I am currently in Grade 12 and came across the following question in a past paper:
$$g(x) = \frac{2}{x+1}+1$$
The question asks: For which values of k will the equation $g(x) = x + k$ have two real roots that are of opposite signs?
After simplifying the equation I come to : $x^2 + kx + (k-3) = 0$
From the question i know to use the discriminant ($b^2 -4ac$) and I know that the discriminant of the function must be greater than zero for two real solutions, however i am unsure as how to have the roots to be of opposite signs.
Nevertheless I continued to simplify the inequality
and i came to: $k^2 – 4k + 12$ is greater than zero.
from this step i am unable to factorise and thus i am unable to solve the inequality.
I would appreciate any guidance as to how to get the roots to be of different signs and how to solve the ineqaulity.

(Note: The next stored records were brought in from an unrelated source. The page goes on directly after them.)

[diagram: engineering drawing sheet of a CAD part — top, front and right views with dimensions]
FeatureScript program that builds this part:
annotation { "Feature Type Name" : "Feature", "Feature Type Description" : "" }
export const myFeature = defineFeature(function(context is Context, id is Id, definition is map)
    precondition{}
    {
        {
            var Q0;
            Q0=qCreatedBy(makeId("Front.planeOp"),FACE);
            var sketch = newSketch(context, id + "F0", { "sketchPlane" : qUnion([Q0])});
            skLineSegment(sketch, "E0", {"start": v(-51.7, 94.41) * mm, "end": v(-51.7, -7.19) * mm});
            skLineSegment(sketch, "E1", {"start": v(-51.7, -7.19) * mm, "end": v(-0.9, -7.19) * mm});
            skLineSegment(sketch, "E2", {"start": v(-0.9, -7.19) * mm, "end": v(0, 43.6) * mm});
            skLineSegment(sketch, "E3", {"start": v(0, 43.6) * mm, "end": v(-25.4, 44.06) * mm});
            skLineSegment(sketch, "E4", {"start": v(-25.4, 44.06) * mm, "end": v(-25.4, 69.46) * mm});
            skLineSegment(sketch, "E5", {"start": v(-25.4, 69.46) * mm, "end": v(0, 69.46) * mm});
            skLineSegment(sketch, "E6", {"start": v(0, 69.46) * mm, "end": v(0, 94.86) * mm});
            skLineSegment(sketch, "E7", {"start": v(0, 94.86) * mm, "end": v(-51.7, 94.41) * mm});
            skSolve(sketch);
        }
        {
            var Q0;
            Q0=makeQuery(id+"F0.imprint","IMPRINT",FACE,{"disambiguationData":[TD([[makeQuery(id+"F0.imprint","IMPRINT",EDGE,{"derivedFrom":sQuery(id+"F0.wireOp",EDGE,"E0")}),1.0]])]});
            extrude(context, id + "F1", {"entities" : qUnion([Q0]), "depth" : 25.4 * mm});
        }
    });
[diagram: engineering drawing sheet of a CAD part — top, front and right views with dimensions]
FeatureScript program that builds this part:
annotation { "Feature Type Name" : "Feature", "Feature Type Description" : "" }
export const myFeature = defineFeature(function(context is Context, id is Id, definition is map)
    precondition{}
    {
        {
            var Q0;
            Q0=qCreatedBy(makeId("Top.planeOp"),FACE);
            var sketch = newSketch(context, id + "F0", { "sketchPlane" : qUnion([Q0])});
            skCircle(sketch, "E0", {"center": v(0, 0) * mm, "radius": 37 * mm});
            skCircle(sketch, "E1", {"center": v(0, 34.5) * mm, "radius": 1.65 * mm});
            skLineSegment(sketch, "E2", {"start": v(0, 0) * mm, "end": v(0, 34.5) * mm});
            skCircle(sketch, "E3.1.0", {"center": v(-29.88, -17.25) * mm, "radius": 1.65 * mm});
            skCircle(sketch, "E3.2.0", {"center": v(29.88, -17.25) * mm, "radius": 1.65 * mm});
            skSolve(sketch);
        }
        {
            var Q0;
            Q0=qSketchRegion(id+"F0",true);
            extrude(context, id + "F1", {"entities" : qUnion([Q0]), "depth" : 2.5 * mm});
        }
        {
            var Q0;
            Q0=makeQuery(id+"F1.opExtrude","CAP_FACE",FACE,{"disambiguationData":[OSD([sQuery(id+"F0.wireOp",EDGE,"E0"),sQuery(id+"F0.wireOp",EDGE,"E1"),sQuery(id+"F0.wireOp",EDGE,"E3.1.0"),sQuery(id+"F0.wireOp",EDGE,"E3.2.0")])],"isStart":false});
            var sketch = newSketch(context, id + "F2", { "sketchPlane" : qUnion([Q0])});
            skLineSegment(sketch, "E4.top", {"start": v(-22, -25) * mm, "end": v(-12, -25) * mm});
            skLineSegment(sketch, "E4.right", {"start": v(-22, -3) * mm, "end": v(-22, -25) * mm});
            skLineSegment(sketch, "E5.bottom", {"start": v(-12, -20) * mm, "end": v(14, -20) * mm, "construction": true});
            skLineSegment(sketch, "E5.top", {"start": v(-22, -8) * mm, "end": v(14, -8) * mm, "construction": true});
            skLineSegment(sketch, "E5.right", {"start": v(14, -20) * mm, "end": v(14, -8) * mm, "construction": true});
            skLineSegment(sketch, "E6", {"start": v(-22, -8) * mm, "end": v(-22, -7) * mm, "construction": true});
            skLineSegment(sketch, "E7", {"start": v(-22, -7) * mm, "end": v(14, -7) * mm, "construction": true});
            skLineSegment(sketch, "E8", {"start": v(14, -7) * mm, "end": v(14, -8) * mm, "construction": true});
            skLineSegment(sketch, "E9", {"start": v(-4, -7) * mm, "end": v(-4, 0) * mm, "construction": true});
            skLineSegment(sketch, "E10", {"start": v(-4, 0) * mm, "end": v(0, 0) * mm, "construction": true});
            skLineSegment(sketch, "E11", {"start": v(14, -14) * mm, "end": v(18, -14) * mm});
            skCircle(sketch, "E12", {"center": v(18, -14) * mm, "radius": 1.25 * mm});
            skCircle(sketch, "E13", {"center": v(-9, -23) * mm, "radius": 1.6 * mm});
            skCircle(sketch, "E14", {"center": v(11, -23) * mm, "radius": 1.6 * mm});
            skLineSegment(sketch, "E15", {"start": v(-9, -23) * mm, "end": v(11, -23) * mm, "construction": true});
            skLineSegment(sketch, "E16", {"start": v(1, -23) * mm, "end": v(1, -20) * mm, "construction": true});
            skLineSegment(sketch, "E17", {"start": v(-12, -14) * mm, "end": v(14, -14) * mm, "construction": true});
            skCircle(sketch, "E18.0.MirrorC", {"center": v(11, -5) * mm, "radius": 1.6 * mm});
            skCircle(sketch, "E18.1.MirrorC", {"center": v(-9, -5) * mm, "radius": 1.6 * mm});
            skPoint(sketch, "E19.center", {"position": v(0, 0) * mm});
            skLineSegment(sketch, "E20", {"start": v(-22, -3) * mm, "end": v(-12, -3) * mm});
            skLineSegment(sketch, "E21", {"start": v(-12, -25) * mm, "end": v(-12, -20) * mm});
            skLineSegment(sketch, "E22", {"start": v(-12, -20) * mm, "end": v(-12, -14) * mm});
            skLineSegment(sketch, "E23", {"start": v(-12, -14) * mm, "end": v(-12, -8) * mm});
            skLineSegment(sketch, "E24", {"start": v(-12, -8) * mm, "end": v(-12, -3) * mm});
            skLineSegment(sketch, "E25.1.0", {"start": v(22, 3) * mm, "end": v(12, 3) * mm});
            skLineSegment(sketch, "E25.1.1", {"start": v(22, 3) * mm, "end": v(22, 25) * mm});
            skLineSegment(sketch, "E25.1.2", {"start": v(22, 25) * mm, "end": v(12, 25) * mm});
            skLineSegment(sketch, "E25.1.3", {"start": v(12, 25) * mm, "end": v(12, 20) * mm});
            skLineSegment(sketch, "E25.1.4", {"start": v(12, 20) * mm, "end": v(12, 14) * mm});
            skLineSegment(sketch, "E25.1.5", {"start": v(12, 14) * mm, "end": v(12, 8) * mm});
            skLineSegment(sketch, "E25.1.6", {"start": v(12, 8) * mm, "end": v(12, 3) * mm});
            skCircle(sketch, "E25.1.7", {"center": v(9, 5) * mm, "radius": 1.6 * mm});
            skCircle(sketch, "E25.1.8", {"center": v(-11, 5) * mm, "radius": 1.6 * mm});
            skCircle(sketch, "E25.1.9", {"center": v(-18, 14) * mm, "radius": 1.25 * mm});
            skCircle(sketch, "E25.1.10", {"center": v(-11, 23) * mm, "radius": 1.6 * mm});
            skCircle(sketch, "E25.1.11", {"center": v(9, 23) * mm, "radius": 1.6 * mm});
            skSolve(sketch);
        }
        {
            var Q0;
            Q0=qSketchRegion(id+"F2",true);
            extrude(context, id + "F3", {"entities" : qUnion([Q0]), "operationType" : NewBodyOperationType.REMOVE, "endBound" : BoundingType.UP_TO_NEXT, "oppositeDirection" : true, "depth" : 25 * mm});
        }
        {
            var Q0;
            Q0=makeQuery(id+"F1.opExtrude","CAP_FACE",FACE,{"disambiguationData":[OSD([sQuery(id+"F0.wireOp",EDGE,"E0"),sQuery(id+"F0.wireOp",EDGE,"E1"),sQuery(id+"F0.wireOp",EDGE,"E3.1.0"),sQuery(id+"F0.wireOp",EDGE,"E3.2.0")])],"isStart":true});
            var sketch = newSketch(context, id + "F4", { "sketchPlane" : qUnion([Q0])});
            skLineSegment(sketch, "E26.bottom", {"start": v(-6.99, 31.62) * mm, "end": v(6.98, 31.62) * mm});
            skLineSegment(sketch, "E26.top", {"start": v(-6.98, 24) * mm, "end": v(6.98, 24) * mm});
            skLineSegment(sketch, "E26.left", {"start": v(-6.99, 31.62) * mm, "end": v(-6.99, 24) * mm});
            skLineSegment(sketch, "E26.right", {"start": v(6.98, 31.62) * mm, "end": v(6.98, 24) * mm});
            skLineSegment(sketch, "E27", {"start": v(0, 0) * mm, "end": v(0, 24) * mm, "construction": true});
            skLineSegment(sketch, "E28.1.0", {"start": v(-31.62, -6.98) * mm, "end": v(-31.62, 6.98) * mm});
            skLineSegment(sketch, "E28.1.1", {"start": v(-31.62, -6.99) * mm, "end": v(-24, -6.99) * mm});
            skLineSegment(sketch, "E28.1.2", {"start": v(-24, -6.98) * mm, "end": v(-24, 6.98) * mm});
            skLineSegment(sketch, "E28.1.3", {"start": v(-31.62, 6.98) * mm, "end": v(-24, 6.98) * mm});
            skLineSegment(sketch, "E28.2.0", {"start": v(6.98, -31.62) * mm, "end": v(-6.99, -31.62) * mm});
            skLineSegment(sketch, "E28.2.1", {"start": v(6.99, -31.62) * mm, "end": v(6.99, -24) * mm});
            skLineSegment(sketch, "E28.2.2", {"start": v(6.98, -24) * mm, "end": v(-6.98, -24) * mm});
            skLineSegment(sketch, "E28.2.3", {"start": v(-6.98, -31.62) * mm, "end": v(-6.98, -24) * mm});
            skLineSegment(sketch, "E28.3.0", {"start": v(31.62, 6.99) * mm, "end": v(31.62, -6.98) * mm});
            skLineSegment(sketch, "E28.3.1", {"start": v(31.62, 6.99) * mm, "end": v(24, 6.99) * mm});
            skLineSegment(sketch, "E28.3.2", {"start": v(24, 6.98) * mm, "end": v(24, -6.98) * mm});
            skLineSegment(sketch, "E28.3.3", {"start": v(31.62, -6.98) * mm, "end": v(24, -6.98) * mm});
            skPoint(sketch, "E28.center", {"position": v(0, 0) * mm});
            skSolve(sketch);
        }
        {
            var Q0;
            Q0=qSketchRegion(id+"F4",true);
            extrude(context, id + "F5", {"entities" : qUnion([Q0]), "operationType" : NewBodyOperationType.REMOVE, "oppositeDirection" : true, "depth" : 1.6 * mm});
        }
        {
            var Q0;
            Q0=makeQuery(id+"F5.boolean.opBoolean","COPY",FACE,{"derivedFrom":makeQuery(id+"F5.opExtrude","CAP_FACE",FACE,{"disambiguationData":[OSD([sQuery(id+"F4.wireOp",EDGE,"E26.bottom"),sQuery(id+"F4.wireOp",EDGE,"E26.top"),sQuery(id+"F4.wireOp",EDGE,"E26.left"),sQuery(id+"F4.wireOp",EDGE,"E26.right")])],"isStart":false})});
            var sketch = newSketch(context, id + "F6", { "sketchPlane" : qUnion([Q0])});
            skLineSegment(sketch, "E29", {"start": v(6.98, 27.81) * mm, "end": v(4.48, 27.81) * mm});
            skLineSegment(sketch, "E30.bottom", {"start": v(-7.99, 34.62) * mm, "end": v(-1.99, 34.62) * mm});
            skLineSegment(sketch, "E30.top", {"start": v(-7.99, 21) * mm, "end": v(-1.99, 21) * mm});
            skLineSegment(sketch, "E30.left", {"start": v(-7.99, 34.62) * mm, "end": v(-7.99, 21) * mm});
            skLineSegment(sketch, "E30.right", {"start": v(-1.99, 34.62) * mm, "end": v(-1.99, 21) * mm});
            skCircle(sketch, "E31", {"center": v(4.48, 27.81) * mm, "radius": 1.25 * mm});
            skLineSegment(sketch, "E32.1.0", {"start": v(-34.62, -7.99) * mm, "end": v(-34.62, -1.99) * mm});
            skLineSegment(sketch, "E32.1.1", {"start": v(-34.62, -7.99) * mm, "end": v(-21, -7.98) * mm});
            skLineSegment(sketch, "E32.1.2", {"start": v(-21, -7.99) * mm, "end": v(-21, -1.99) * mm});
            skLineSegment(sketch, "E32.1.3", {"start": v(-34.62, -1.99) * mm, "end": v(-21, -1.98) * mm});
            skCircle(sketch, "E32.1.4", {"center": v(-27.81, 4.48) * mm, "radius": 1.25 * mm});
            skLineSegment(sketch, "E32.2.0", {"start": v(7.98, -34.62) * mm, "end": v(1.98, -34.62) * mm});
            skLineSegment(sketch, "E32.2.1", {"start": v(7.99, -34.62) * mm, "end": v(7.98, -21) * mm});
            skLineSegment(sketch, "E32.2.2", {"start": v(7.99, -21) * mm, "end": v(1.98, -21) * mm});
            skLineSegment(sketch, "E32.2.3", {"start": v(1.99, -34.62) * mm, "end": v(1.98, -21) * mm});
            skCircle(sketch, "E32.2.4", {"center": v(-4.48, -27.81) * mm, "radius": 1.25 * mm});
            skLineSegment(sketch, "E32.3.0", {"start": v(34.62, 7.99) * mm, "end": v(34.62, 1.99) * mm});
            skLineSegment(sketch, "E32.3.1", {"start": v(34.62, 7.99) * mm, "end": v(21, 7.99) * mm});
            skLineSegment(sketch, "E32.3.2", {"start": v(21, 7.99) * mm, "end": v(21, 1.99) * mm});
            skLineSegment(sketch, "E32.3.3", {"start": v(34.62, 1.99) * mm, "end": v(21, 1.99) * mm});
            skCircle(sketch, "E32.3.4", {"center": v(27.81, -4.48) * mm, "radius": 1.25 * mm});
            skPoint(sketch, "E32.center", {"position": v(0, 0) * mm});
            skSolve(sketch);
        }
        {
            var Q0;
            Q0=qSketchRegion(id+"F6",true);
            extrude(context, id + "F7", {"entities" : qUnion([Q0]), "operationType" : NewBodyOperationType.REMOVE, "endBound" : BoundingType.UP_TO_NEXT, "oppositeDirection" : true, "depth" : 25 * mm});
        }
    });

The answer according to the memo is that $k<3$.
Best Answer
The discriminant of the equation $x^2+kx+(k-3)=0$ is $k^2-4k+12=(k-2)^2+8$, which is positive, so the roots of the equation are both real, for any choice of $k$.
Let the roots be $r_1$ and $r_2$. Writing $x^2+kx+(k-3)=(x-r_1)(x-r_2)$ and expanding, we see the product of the roots is $k-3$. We want this product to be negative, i.e. $k<3$.